> Activity: Give the records back in full, exactly as they read.

[Saved entries]
____________________

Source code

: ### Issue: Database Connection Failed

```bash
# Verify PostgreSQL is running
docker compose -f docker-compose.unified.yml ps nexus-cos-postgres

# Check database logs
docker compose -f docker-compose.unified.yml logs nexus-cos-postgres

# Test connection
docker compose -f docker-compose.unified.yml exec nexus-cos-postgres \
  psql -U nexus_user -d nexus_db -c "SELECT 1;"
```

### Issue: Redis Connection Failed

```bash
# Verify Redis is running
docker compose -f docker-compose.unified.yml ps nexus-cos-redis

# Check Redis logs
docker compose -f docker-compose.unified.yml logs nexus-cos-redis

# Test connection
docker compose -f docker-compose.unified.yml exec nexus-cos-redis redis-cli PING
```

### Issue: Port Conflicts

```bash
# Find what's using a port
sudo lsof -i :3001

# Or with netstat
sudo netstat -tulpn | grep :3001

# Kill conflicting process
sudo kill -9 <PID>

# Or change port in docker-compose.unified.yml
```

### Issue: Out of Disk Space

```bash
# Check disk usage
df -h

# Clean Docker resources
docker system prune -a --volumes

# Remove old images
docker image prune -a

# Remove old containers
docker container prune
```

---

____________________

> Answer to this task:
Source code

: ### Issue: Database Connection Failed

```bash
# Verify PostgreSQL is running
docker compose -f docker-compose.unified.yml ps nexus-cos-postgres

# Check database logs
docker compose -f docker-compose.unified.yml logs nexus-cos-postgres

# Test connection
docker compose -f docker-compose.unified.yml exec nexus-cos-postgres \
  psql -U nexus_user -d nexus_db -c "SELECT 1;"
```

### Issue: Redis Connection Failed

```bash
# Verify Redis is running
docker compose -f docker-compose.unified.yml ps nexus-cos-redis

# Check Redis logs
docker compose -f docker-compose.unified.yml logs nexus-cos-redis

# Test connection
docker compose -f docker-compose.unified.yml exec nexus-cos-redis redis-cli PING
```

### Issue: Port Conflicts

```bash
# Find what's using a port
sudo lsof -i :3001

# Or with netstat
sudo netstat -tulpn | grep :3001

# Kill conflicting process
sudo kill -9 <PID>

# Or change port in docker-compose.unified.yml
```

### Issue: Out of Disk Space

```bash
# Check disk usage
df -h

# Clean Docker resources
docker system prune -a --volumes

# Remove old images
docker image prune -a

# Remove old containers
docker container prune
```

---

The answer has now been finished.